Chaotic, calamitous and comedic, this A Midsummer Night’s Dream is wonderfully brilliant with lots of twists and surprises along the way. This is Shakespeare as you’ve not seen him before, in the round and very much brought to life with relevance, grit and a large dose of Northern attitude. The different strands of Shakespeare’s best loved comedy entwine, as do the modern cultural references with traditional text. It lifts the script off the page and into your lap, enticing you to become part of the show at times.

This version of A Midsummer Night’s Dream has been created by Not Too Tame and Matthew Dunster and is a co-production between A Shakespeare Northern Playhouse, Northern Stage and Not Too Tame. It tells the story of Hermia who is given an ultimatum to marry Demetrius, live forever alone or die. She escapes with her true love Lysander to the woods, followed by Helena and Demetrius. Mischievous fairy, Puck, wreaks havoc, things don’t go to plan to comical effect and Bottom undergoes a hilarious transformation. Interspersed with this, the entertaining yet inept Mechanicals are rehearsing for a play. Their rehearsals build up throughout the play to a final showpiece, providing light to the sometimes darkness of the woods.

All of the cast give truly theatrical performances atop and around a cleverly made octagonal stage, with actors from stage, screen and beyond wearing a variety of costumes. Candelabra hang from the ceiling either side of a circular portal to the sky above. Effects change the mood as required, alongside a varied, and at times surprising, soundtrack.

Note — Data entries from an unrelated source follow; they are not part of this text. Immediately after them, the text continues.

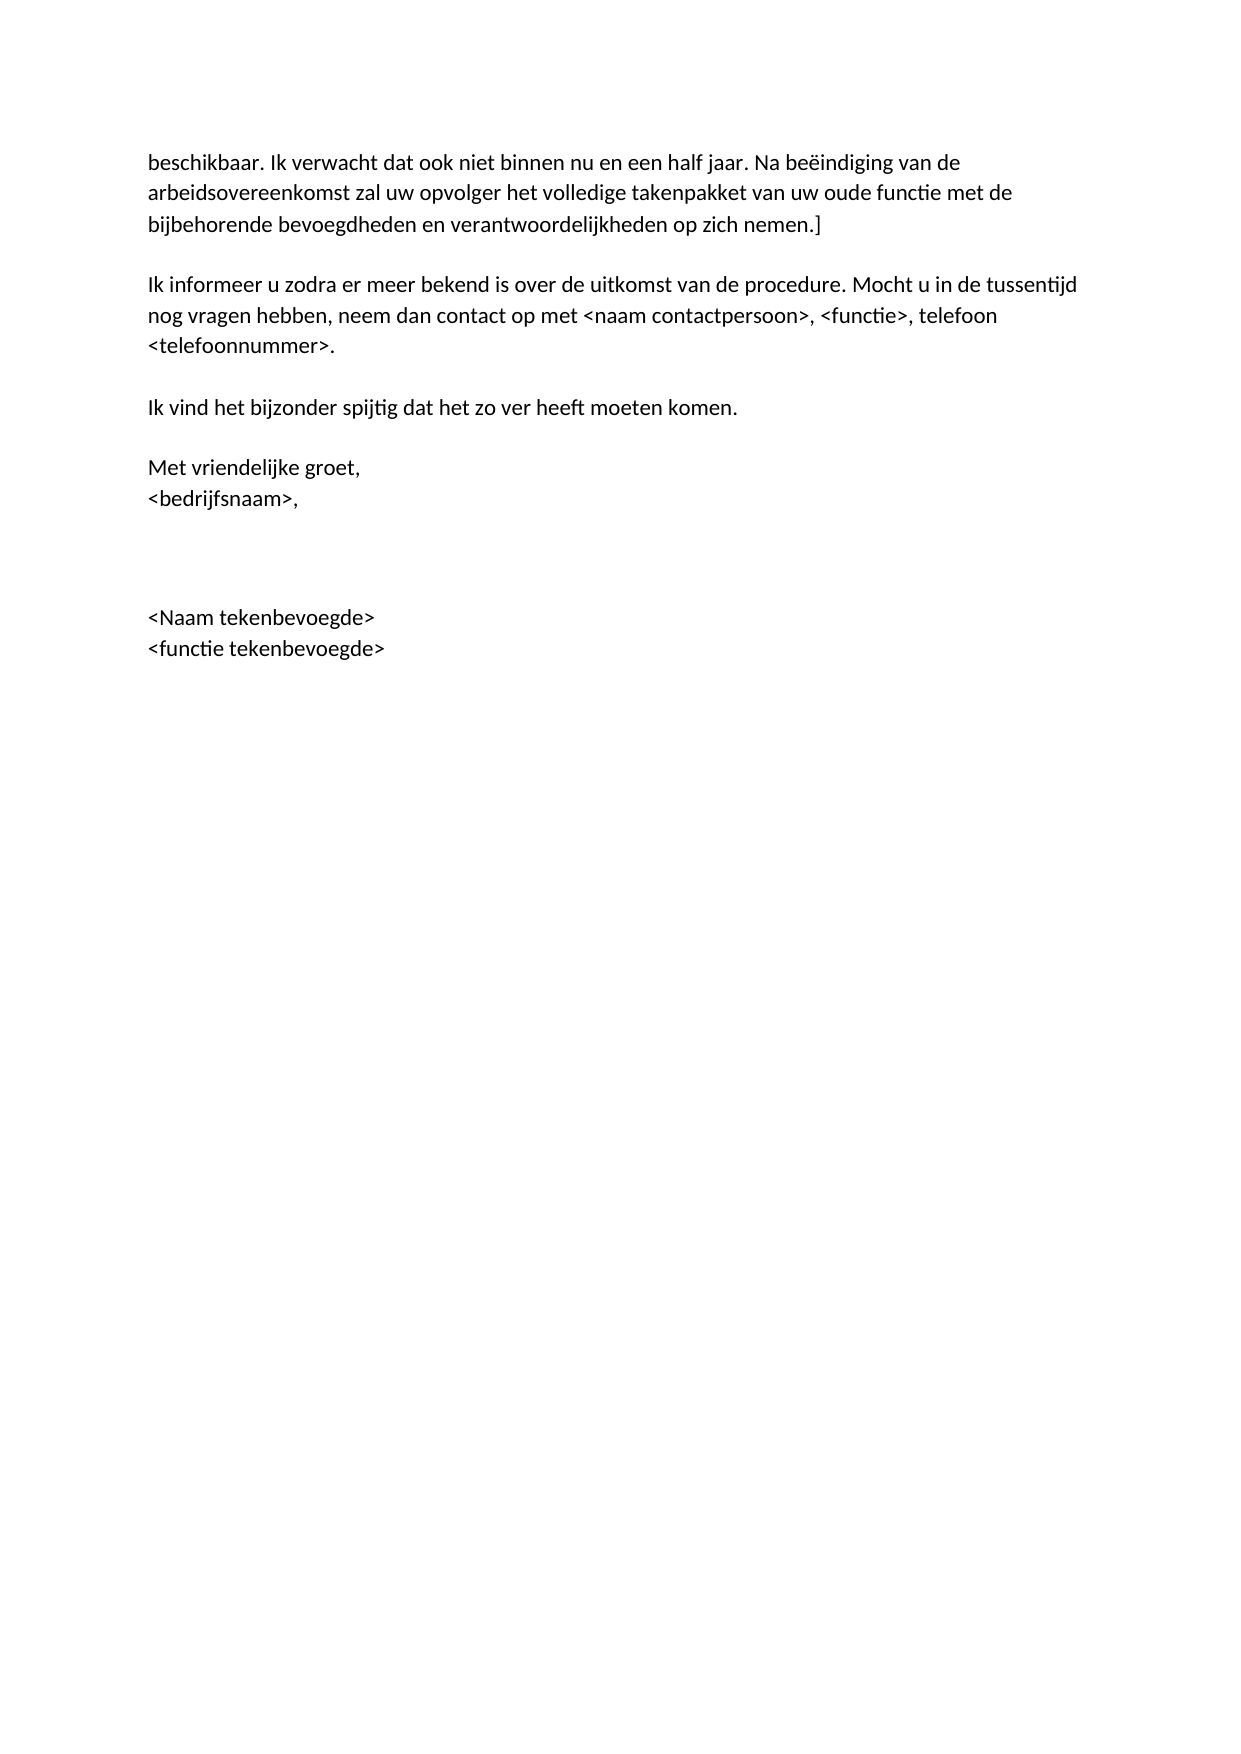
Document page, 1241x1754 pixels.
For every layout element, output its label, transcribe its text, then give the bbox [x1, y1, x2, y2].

text <Naam tekenbevoegde> <functie tekenbevoegde> [148, 603, 1093, 662]
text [148, 148, 1093, 238]
text Met vriendelijke groet, <bedrijfsnaam>, [148, 453, 1093, 512]
text Ik informeer u zodra er meer bekend is over de uitkomst van de procedure. Mocht u in de tussentijd nog vragen hebben, neem dan contact op met <naam contactpersoon>, <functie>, telefoon <telefoonnummer>. Ik vind het bijzonder spijtig dat het zo ver heeft moeten komen. [148, 270, 1093, 421]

One of the standout performances of the night was by local singer-songwriter Nadine Shah. She shines as Titania, Queen of the Fairies, making the stage her own and enthralling the audience with monologues, speeches and her deep soulful voice. This is her acting debut and she makes the transition look effortless, as if she were born to be there.

The mix of accents is refreshing: Liverpudlian, Glaswegian, South Tyneside, as is the fact that one of the main characters, Lysander played by William Grint, is a Deaf actor. The integration of sign language into the performance is ground breaking, it really works with the characters and performances and surely calls for more of this way of working. Added jokes are worked in around this, but I’ll leave that for you to find out by watching the play. There are a number of access performances including relaxed, BSL interpreted, captioned and audio described, so the play is accessible to even more people.

I defy you to find a Shakespeare play like it, it will certainly make you see A Midsummer Night’s Dream in a different way.

A Midsummer Night’s Dream is at Northern Stage, Newcastle until Saturday 12th November.